Source texts of formatted documents

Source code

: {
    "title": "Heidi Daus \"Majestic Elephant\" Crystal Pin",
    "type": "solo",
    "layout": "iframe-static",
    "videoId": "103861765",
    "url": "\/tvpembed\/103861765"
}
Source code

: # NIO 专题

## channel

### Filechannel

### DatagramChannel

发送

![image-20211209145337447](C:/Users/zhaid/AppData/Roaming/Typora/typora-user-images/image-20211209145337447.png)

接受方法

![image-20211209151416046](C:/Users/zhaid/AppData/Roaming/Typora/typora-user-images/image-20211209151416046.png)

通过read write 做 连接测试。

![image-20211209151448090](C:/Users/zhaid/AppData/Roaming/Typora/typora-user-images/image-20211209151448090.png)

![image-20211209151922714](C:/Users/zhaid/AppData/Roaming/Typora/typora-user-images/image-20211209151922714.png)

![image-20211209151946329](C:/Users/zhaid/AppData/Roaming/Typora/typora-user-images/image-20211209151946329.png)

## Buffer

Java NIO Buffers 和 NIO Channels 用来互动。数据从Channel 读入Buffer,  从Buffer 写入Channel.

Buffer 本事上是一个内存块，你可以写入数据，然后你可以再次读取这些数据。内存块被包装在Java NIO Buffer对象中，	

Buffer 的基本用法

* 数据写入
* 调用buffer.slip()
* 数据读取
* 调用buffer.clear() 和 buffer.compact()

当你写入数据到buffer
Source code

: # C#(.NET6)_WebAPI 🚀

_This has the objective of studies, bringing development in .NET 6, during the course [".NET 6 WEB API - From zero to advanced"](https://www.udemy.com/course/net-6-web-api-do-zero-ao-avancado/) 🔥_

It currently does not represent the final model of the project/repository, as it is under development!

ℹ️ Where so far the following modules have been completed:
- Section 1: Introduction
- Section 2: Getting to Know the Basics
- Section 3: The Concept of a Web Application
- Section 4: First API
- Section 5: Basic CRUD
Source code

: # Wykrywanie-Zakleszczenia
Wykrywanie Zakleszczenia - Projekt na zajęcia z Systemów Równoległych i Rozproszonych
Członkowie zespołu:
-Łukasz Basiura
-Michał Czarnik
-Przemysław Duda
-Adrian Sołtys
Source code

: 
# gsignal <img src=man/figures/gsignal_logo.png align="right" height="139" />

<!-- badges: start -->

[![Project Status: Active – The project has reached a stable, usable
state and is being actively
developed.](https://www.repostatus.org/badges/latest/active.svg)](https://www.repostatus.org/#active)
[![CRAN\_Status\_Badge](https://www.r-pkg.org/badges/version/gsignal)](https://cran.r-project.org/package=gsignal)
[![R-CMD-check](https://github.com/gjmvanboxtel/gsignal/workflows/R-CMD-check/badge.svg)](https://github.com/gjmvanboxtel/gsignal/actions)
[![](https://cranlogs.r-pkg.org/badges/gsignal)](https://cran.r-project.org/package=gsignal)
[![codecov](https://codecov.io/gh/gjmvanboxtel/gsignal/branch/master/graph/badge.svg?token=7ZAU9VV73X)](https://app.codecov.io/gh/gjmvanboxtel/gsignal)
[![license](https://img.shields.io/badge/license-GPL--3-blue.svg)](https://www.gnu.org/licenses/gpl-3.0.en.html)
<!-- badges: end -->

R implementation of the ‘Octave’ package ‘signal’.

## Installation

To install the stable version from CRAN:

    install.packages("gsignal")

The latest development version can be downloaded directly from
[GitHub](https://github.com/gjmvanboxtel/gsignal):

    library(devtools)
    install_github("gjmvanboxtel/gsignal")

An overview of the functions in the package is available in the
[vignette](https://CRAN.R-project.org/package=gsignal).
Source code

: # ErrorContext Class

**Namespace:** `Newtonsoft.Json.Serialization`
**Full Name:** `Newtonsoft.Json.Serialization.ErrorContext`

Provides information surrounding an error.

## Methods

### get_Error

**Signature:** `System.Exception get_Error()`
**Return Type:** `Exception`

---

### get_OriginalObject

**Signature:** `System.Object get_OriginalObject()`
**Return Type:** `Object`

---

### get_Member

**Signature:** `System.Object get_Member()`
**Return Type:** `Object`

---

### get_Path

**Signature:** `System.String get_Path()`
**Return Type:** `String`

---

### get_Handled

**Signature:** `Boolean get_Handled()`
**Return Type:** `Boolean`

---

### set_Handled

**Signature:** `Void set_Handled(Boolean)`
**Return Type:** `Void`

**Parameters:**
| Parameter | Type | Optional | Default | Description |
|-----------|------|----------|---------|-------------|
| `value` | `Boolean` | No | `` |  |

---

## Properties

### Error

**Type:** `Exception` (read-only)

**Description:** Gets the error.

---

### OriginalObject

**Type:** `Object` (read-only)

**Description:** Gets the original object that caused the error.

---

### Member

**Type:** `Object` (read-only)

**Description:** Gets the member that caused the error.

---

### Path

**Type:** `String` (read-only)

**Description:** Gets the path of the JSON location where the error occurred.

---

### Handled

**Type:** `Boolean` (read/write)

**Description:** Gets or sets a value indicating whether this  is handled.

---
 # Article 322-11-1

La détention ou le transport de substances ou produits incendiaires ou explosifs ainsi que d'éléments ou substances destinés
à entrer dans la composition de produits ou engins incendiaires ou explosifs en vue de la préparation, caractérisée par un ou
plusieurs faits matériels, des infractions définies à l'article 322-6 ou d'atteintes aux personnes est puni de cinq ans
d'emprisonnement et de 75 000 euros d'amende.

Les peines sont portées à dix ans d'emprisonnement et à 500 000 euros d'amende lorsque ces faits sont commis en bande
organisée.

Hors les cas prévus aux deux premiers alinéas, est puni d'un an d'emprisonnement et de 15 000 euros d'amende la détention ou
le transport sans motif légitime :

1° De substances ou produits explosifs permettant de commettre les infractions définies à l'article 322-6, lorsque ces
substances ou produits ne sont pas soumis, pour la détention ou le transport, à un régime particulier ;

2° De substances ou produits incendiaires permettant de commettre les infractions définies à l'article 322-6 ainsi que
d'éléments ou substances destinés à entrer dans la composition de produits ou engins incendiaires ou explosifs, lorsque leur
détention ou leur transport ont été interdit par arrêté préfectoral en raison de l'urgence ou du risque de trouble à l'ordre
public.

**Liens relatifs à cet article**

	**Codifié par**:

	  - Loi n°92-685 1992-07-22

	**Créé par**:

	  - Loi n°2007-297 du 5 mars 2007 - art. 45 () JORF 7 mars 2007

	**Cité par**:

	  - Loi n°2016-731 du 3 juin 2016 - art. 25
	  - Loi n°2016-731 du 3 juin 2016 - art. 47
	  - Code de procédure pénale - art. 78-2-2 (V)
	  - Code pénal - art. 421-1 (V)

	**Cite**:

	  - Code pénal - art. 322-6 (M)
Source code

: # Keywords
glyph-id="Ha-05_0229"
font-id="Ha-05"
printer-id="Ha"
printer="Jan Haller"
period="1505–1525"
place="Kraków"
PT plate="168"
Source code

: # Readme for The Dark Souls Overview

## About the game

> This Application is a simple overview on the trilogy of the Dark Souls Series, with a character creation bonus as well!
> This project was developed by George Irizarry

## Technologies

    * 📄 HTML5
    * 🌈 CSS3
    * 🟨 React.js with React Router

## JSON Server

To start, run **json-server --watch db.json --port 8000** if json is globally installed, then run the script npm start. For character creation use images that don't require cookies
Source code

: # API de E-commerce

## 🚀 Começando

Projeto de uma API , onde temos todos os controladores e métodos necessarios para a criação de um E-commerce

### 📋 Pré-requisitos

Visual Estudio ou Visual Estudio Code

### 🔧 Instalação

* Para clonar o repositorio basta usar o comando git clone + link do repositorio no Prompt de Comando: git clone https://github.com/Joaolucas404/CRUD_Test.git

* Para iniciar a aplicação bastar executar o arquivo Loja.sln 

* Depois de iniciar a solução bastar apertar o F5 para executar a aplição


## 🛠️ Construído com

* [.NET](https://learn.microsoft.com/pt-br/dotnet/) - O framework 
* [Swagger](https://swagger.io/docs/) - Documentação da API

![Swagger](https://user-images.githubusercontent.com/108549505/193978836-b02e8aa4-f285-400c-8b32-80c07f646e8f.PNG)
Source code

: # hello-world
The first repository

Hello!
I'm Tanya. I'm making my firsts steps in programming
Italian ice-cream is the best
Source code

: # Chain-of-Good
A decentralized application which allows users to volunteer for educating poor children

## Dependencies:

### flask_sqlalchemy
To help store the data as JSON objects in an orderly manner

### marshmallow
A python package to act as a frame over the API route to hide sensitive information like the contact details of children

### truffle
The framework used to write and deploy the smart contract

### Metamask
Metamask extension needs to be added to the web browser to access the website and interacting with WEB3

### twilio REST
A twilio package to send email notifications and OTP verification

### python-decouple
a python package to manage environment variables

**WRITTEN TASK:** The answer should consist only of the number of lines above in which "Gets" appears.

**SOLUTION BELOW:** 5